CS Magazine
Cedars-Sinai Magazine

Serving Up Wellness: Physician Strikes Balance in Practice and Life

Mehul A. Thakkar, MD, playing tennis.

In a game of singles tennis, there’s nowhere to hide. The players step onto the court, grip their rackets and, with a bounce of the ball, the match begins.

That’s one of the things Mehul Thakkar, MD, loves most about the game.

“It’s just you and your opponent,” he says. “It’s a very physical and mental game.”

He finds he plays best when he brings confidence to his swing and his strategy. If a serve doesn’t go his way, he sets his mind to adjusting his game without dwelling on mistakes.

“You learn from each match and you move on,” he says. “It teaches patience and endurance.”

He carries these lessons into the rest of his life, shares them with his family and imparts them to the patients he sees at Cedars-Sinai’s Tarzana medical offices, where he’s been practicing for three years.

Previously, Thakkar worked as a hospitalist—an internist focused on inpatients—in Michigan. When Cedars-Sinai approached him with an opportunity to move to primary care work, he was excited for the change both personally and professionally.

"As primary care physicians, we see to all of our patients’ needs," he says. "We get to build close relationships with patients that weren’t possible when I was only seeing people in the hospital."

Thakkar also values the deep network of Cedars-Sinai specialty care providers throughout the Valley.

“I can provide my local patients with access to a variety of specialists, so they rarely have to go over the hill for care,” Thakkar says.

Mehul A. Thakkar, MD, at a tennis court.

As he was making the shift to outpatient practice, he, his wife, Olivia—a clinical psychologist—and their two children, Lucas, 11, and Marina, 8, were settling into California life in their Westlake Village home.

“We love the diversity of the area,” he says. “Everything and anything you want is here. Every kind of food. Every kind of people. The urban and the suburban. It all flows together.”

As clinicians and parents, the Thakkars tout the importance of a healthy mind-body connection and balanced lifestyle.

Sports are an ideal way to share their philosophy with their children. Lucas has shown an interest in tennis, following in his dad’s footsteps onto the court. Thakkar has loved the game since he was 17—and still has his favorite racket from his days of competitive high school play, an “ancient” Wilson Pro. Daughter Marina is more drawn to soccer.

As a family, they love the outdoors. They’re regular visitors to the nearby beaches and hiking trails winding throughout Southern California, while Joshua Tree National Park and Santa Barbara are common weekend destinations.

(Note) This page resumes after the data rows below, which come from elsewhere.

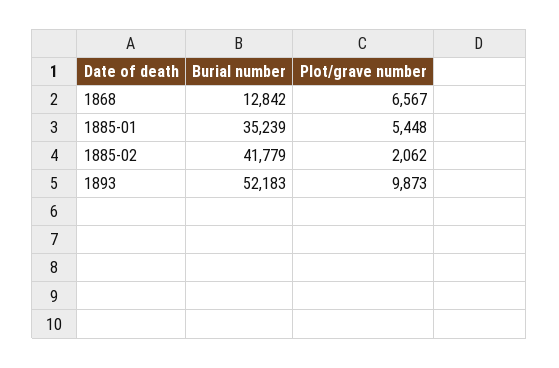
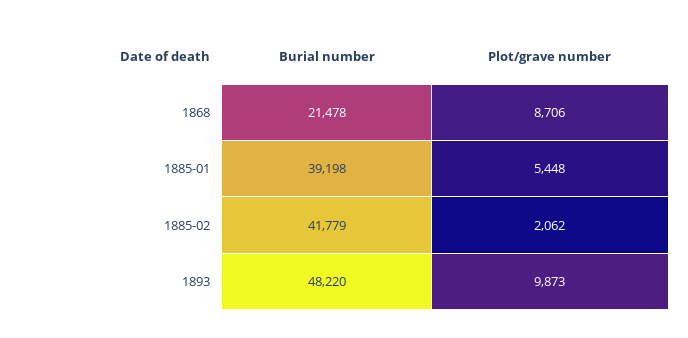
  {
    "Burial number": {
-     "1868": 12842,
+     "1868": 21478,
-     "1885-01": 35239,
+     "1885-01": 39198,
      "1885-02": 41779,
-     "1893": 52183
+     "1893": 48220
    },
    "Plot/grave number": {
-     "1868": 6567,
+     "1868": 8706,
      "1885-01": 5448,
      "1885-02": 2062,
      "1893": 9873
    }
  }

These trips combine some of Thakkar’s favorite ways to maintain balance: getting out of the usual routine and into a new environment, connecting with nature and enjoying plenty of physical activity. Not every day has space for a hike through a scenic canyon, but a walk through his neighborhood with his rescue pup, Sandy—a Border and Wheaten terrier mix—trotting at his side provides many of the same benefits.

Preserving a healthy balance has been especially important for Thakkar in the last few years. Shortly after moving here, he and his family had an up-close look at one of the tougher realities of California living. The 2018 Woolsey Fire started near the family’s new hometown, then raged through 96,949 acres of Los Angeles and Ventura counties over the course of two weeks—one of the deadliest and most destructive fire seasons on record in the state.

A little over a year later, the COVID-19 pandemic struck. Like many families, they shifted to doing more of their work remotely while the kids logged on to laptops for school. The pandemic was an important lesson in flexibility, Thakkar says.


Busy professionals juggling kids, careers and commutes are common among Thakkar’s patients. Helping them find balance and keep anxiety at bay are frequently part of his prescription for a happy, healthy life.

Game playing is an excellent way to approach exercise. Picking up a racket or ball and connecting with a friend or loved one can be good for your heart, health and mind.

Set aside at least 15 minutes for yourself every day for activities like walking or meditating. “If you don’t take time for yourself, it eventually catches up to you,” Thakkar says. “Not just mentally and emotionally, but also physically in lots of ways, like high blood pressure, gut problems and fatigue.”

Match up schedules and connect with people you care about. Meaningful time with family and friends—whether on an adventure to a national park or just catching up over coffee—is important to a balanced and fulfilling life.